UNE AMÉLIORATION DE L’ÉCOSYSTÈME INSTITUTIONNEL DU SECTEUR

Dans chaque pays, le Programme ne peut travailler en direct qu’avec un nombre limité d’entreprises individuelles. Il œuvre donc également au renforcement des capacités des institutions qui soutiennent le secteur du textile et de l’habillement.

Il s’engage au côté de ces institutions dans l’élaboration d’une feuille de route visant à améliorer les performances et à élargir leur offre de services aux entreprises. Les institutions universitaires et la formation continue sont également associées au secteur sur le long terme, par l’intermédiaire de partenariats renforcés. En Tunisie, par exemple, un partenariat a été mis en place entre l’association professionnelle du textile (FTTH) et une école de commerce, l’ESSECT. Il permet à des titulaires de masters et à des doctorants de collaborer avec des entreprises du secteur, avec lesquelles ils partagent ensuite les résultats de leurs recherches et analyses universitaires. De même, le Programme a facilité une collaboration entre la FTTH et l’École nationale d’ingénieurs de Monastir (ENIM) qui a permis de réorienter le diplôme d’« ingénieur en habillement », pour l’adapter à l’évolution des besoins industriels. Au Kirghizstan et au Tadjikistan, pour répondre aux besoins du secteur, les universités locales mettent sur pied des centres de formations spécialisés dans l’habillement, qui dispensent des enseignements théoriques et techniques.

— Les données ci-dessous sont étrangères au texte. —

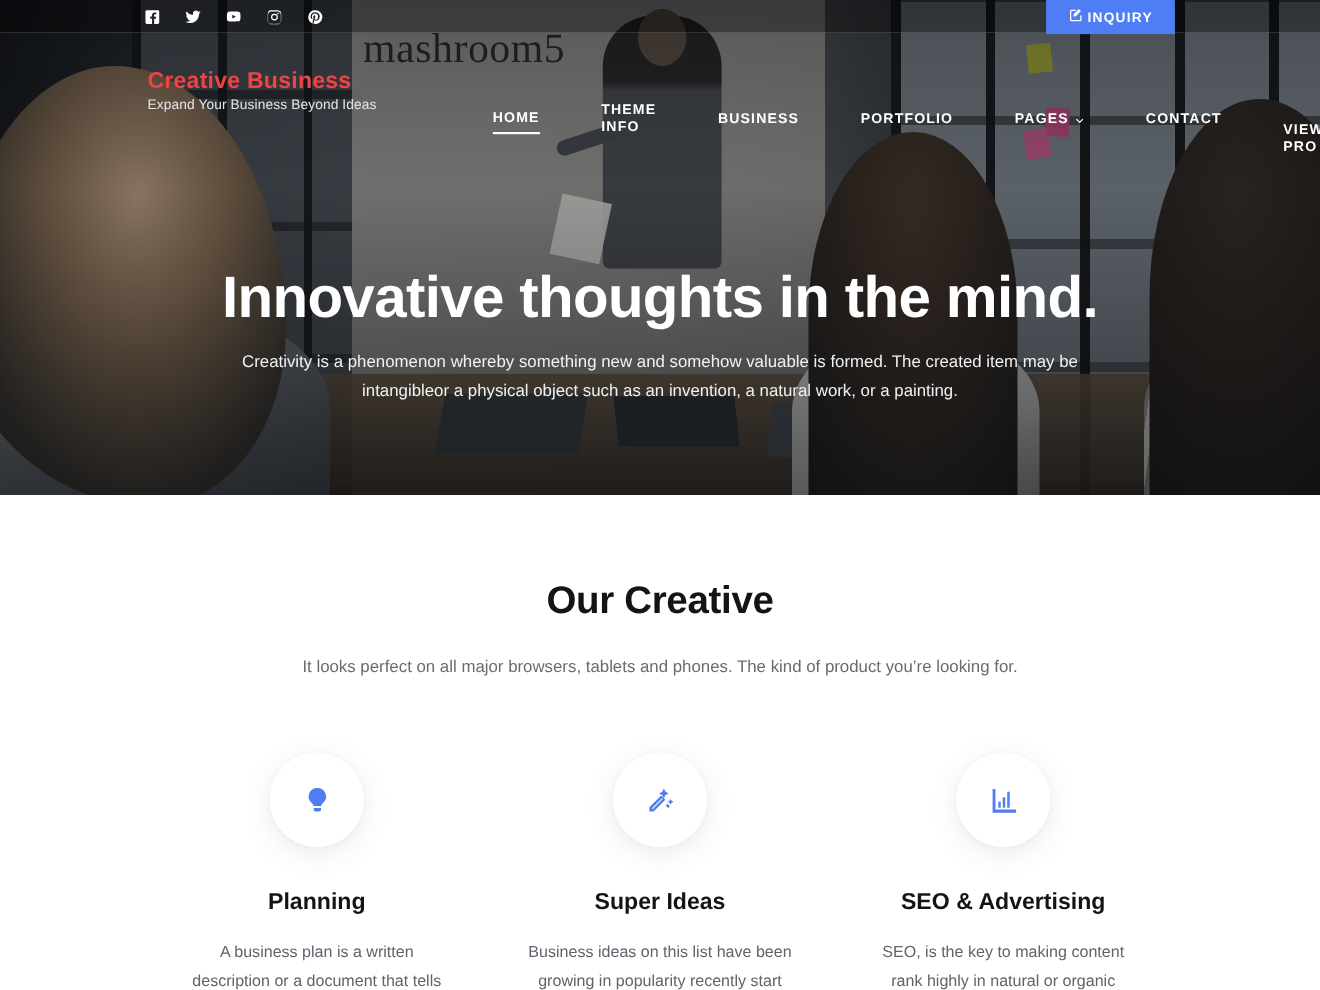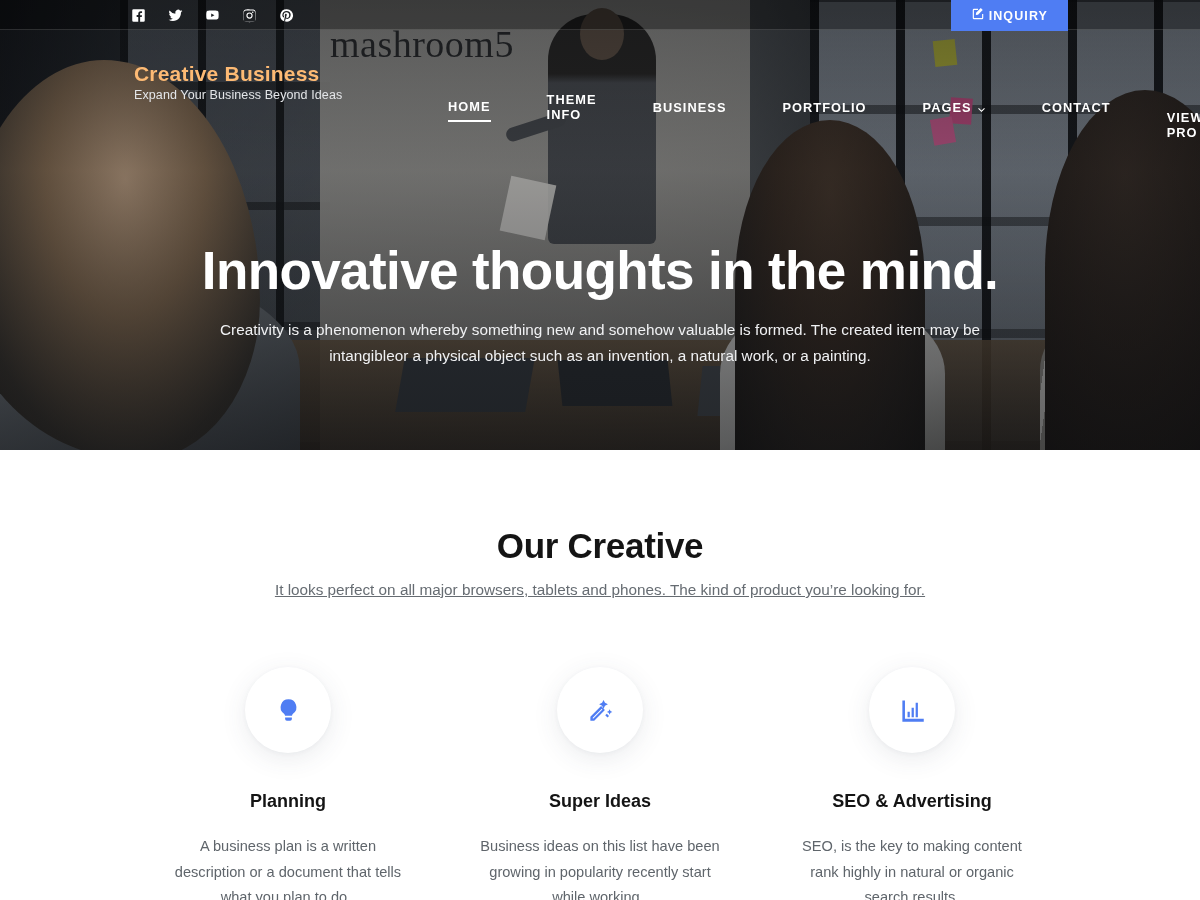--- a/index.html
+++ b/index.html
@@ -143,7 +143,7 @@
   }
   .brand { position:absolute; left:134px; top:10px; }
   .brand-title {
-    font-size:21px; font-weight:700; color:#fdba74; letter-spacing:.2px; line-height:1.15;
+    font-size:21px; font-weight:700; color:#ef4444; letter-spacing:.2px; line-height:1.15;
   }
   .brand-sub {
     font-size:12.5px; color:#e4e6e9; letter-spacing:.1px; margin-top:2px;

Pour les pays de la région Moyen-Orient et Afrique du Nord, le Programme favorise également une coopération plus étroite sur le plan régional, dans la mesure où aucun des pays concernés (sauf l’Égypte, au moins en partie) ne dispose au niveau national d’une chaîne de valeur intégrée. Cette collaboration constitue néanmoins un défi, car les acteurs du marché régional se perçoivent davantage comme des concurrents que comme des partenaires. Au niveau des entreprises, cependant, le Programme a établi un certain nombre de liens prometteurs. Par exemple, une entreprise tunisienne a pu implanter des unités de production en Égypte, ce qui lui permet d’exporter ses produits en franchise de droits de douane vers le marché américain ; des entreprises tunisiennes et marocaines s’approvisionnent désormais en Égypte pour bénéficier du cumul régional et ainsi répondre aux exigences des « règles d’origine » de l’Union européenne sur la double transformation.

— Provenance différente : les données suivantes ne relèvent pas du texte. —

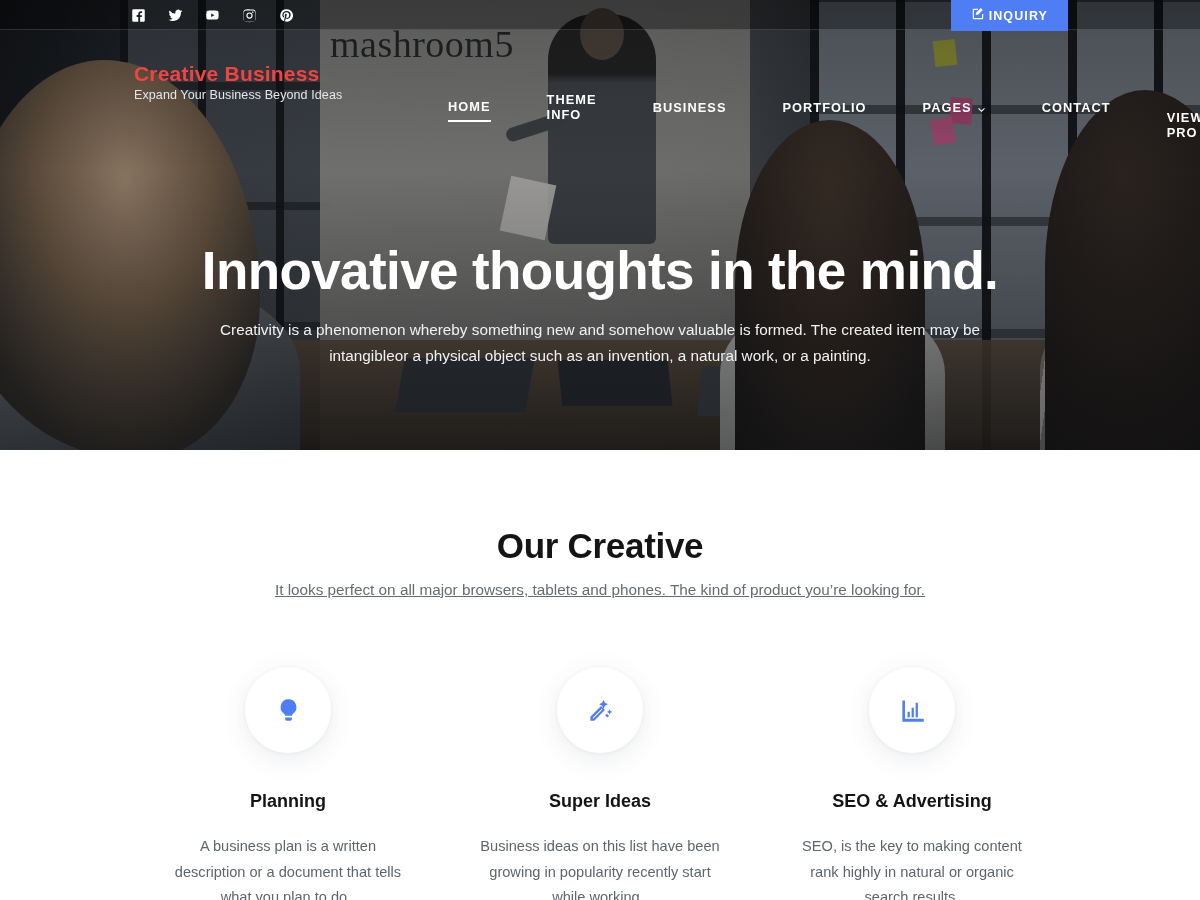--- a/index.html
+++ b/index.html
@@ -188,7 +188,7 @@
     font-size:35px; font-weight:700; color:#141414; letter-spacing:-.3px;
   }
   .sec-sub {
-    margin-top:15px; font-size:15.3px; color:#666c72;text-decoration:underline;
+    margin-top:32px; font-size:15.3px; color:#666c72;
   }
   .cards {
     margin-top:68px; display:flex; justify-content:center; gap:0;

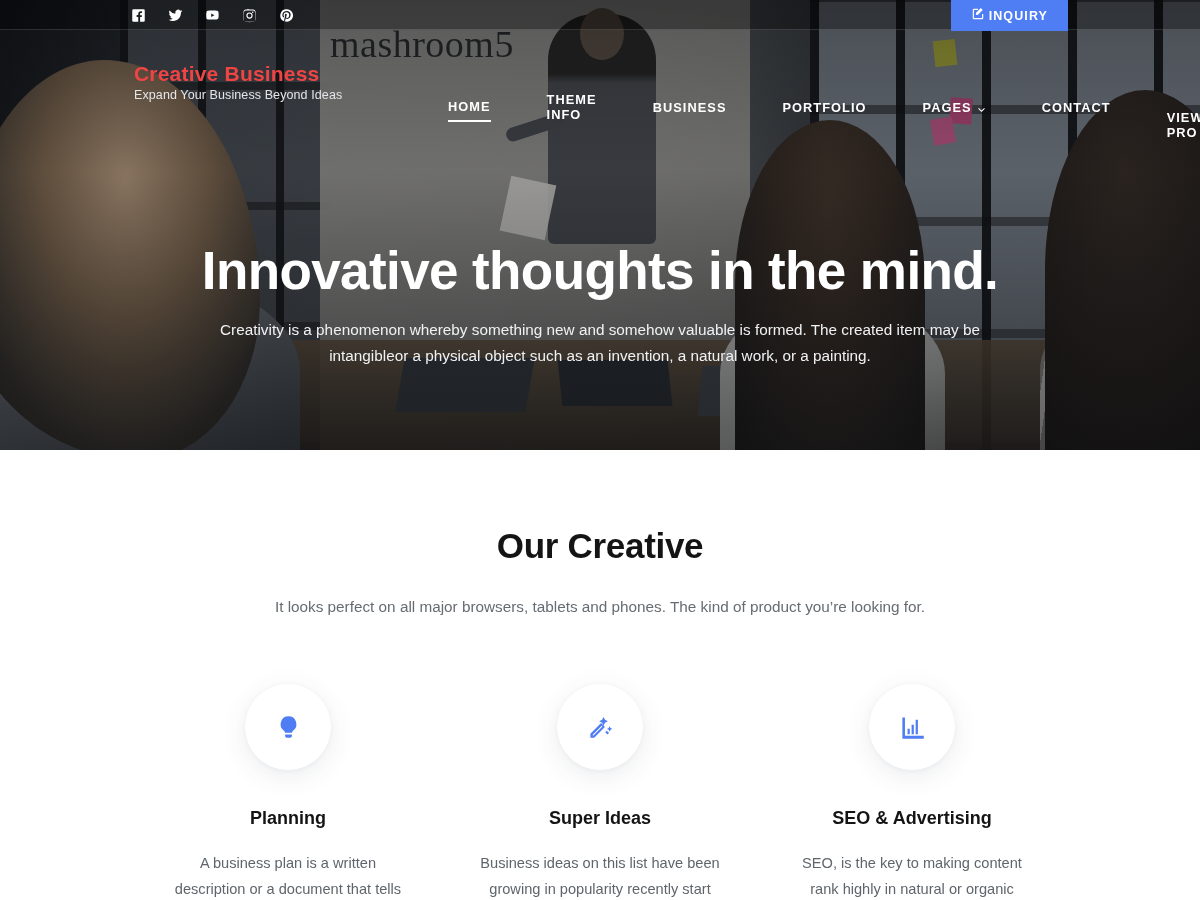--- a/index.html
+++ b/index.html
@@ -201,7 +201,7 @@
   }
   .icon-circle svg { width:27px; height:27px; fill:#4f7df3; }
   .card-title {
-    margin-top:38px; font-size:18px; font-weight:700; color:#141414;
+    margin-top:38px; font-size:21px; font-weight:700; color:#141414;
   }
   .card-desc {
     margin:22px auto 0; width:250px; font-size:14.6px; color:#5f656b; line-height:1.76;

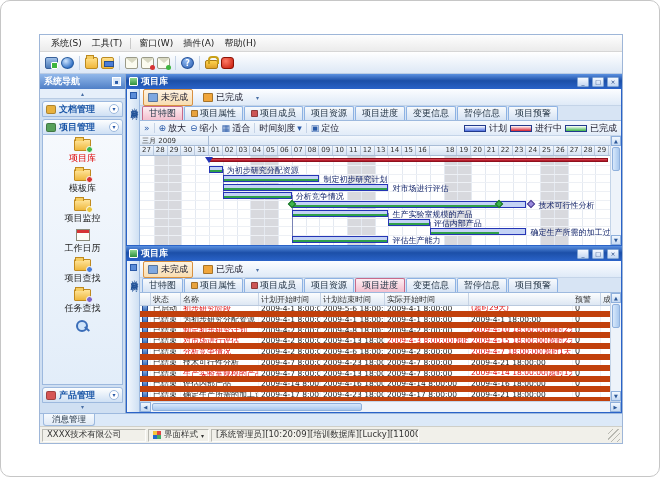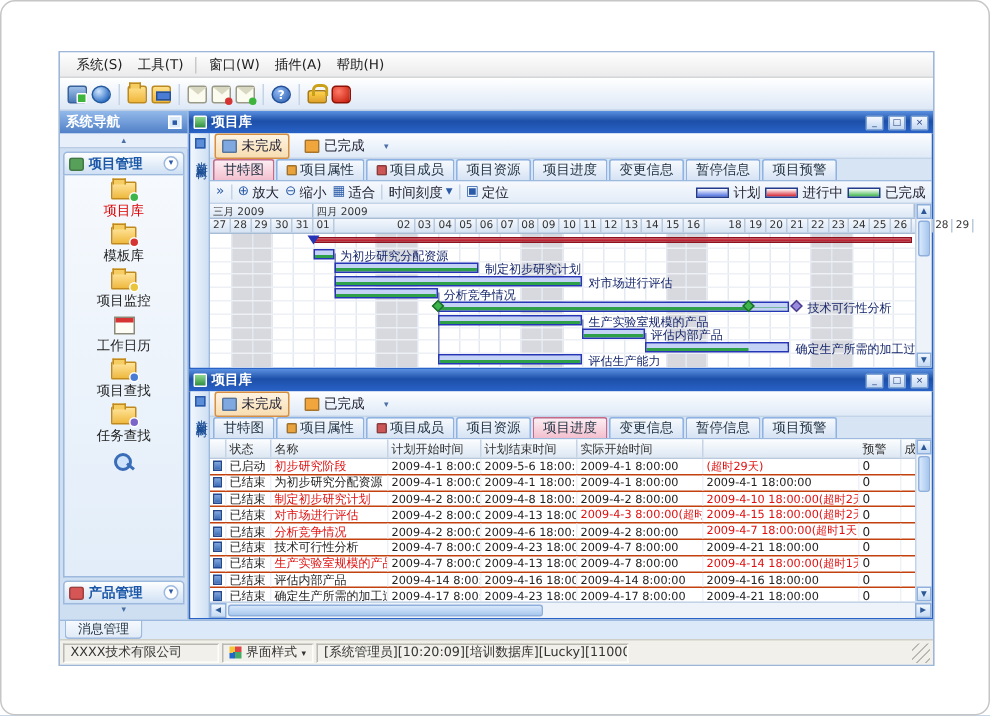--- a/index.html
+++ b/index.html
@@ -197,6 +197,11 @@
       </div>
       <div class="sb-collapse">▴</div>
       <div class="sb-scroll" id="sbGroups">
+            <div class="sb-group">
+              <div class="gi" style="background: rgb(232, 177, 61);"></div>
+              <div class="gl">文档管理</div>
+              <div class="chev">▾</div>
+            </div>
             <div class="sb-group">
               <div class="gi" style="background: rgb(87, 160, 90);"></div>
               <div class="gl">项目管理</div>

La pandémie, et les conséquences qu’elle a eues sur l’offre comme sur la demande, impacte bien entendu le Programme. Si ses objectifs doivent être ajustés, l’approche d’ensemble reste néanmoins parfaitement valable : elle traite les principales faiblesses du secteur du textile et de l’habillement et vise à rendre les fabricants plus compétitifs et plus résistants à ces chocs.
La crise oblige les entreprises, les marques et les détaillants à inventer de nouveaux processus innovants et à développer des partenariats. Le Programme incite notamment les entreprises à moderniser leurs modèles d’évaluation des coûts et de fixation des prix, afin de permettre à leurs clients de vendre leurs vêtements sans réduire fortement les prix.